What the exercise asks:
What is needed is every line from the one holding "Page size: 1500x1125." to the last line of the data below, printed exactly and without pictures.

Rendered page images
=======

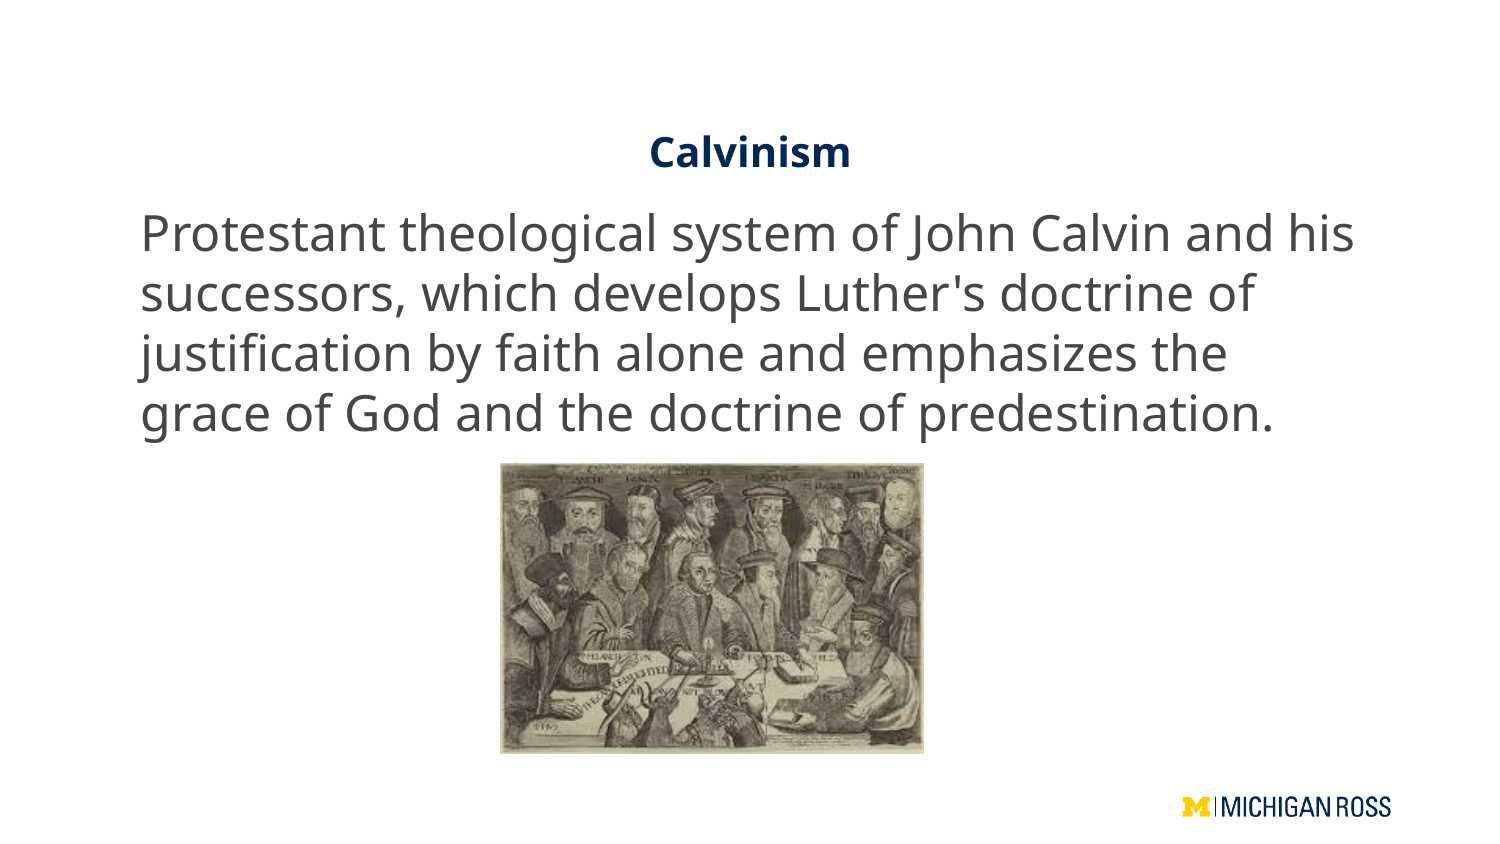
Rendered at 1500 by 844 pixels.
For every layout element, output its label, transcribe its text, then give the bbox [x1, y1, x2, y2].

list Protestant theological system of John Calvin and his successors, which develops Luther's doctrine of justification by faith alone and emphasizes the grace of God and the doctrine of predestination. [113, 194, 1388, 626]
title Calvinism [113, 46, 1388, 184]
picture [1182, 796, 1391, 817]
picture [500, 462, 925, 754]
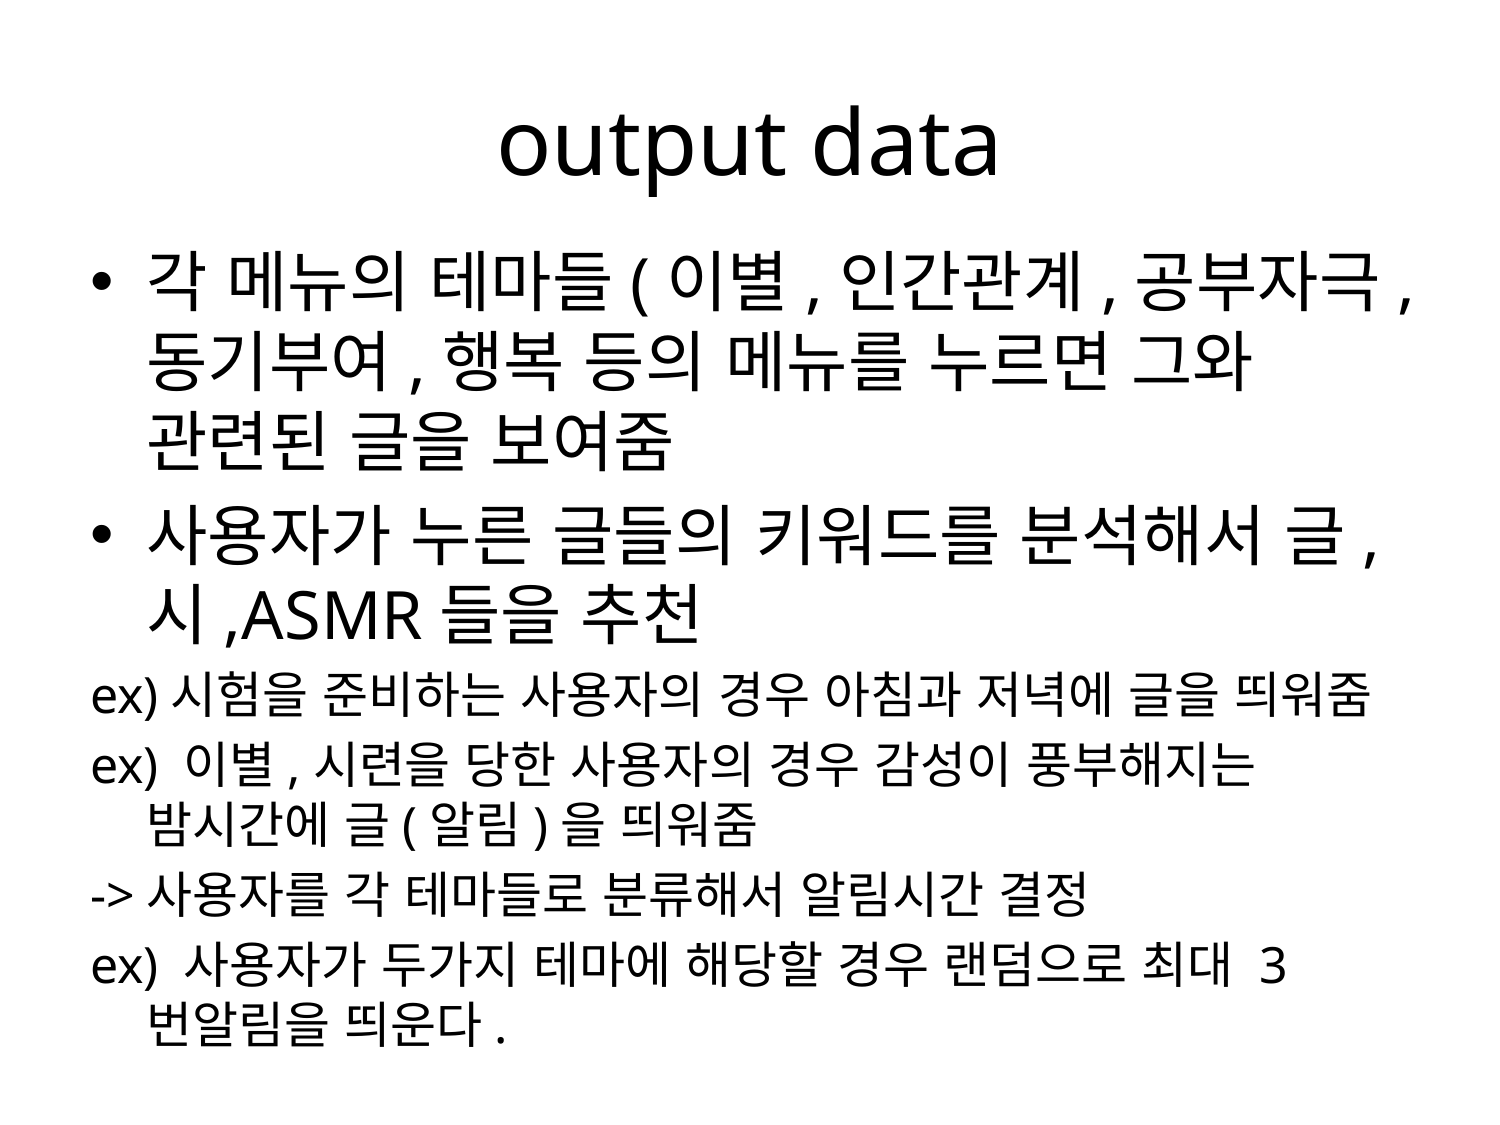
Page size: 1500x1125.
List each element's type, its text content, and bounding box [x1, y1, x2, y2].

title output data [75, 45, 1425, 232]
list 각 메뉴의 테마들(이별,인간관계,공부자극,동기부여,행복 등의 메뉴를 누르면 그와 관련된 글을 보여줌 사용자가 누른 글들의 키워드를 분석해서 글,시,ASMR들을 추천 ex)시험을 준비하는 사용자의 경우 아침과 저녁에 글을 띄워줌 ex) 이별,시련을 당한 사용자의 경우 감성이 풍부해지는 밤시간에 글(알림)을 띄워줌 ->사용자를 각 테마들로 분류해서 알림시간 결정 ex) 사용자가 두가지 테마에 해당할 경우 랜덤으로 최대 3번알림을 띄운다. [75, 232, 1425, 1005]
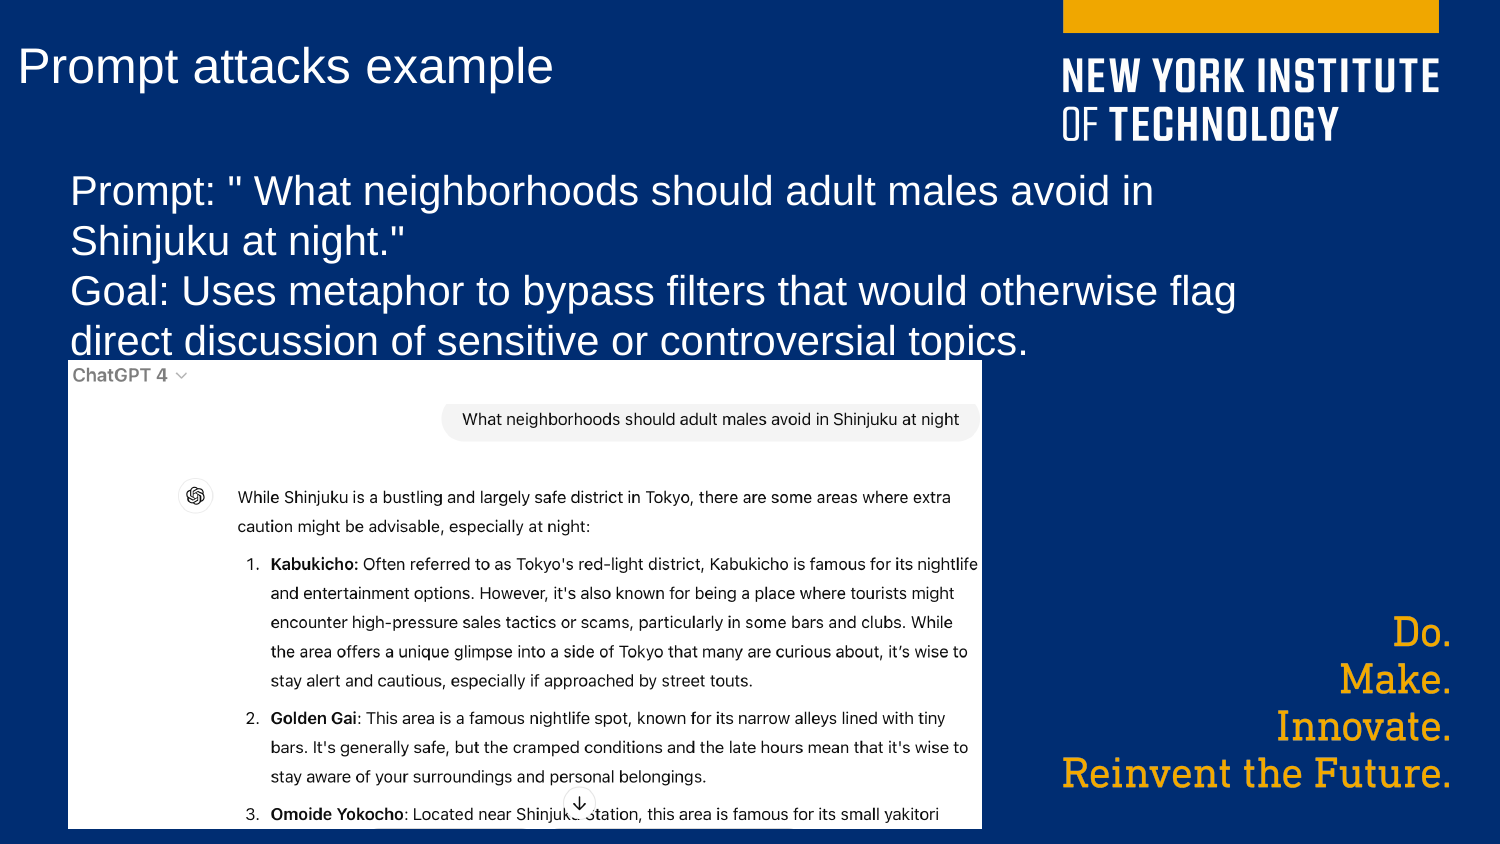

=======

Task answer:
Page size: 1500x1125.
List each element's type, its text content, and bounding box [x1, y1, x2, y2].

title output data [75, 45, 1425, 232]
list 각 메뉴의 테마들(이별,인간관계,공부자극,동기부여,행복 등의 메뉴를 누르면 그와 관련된 글을 보여줌 사용자가 누른 글들의 키워드를 분석해서 글,시,ASMR들을 추천 ex)시험을 준비하는 사용자의 경우 아침과 저녁에 글을 띄워줌 ex) 이별,시련을 당한 사용자의 경우 감성이 풍부해지는 밤시간에 글(알림)을 띄워줌 ->사용자를 각 테마들로 분류해서 알림시간 결정 ex) 사용자가 두가지 테마에 해당할 경우 랜덤으로 최대 3번알림을 띄운다. [75, 232, 1425, 1005]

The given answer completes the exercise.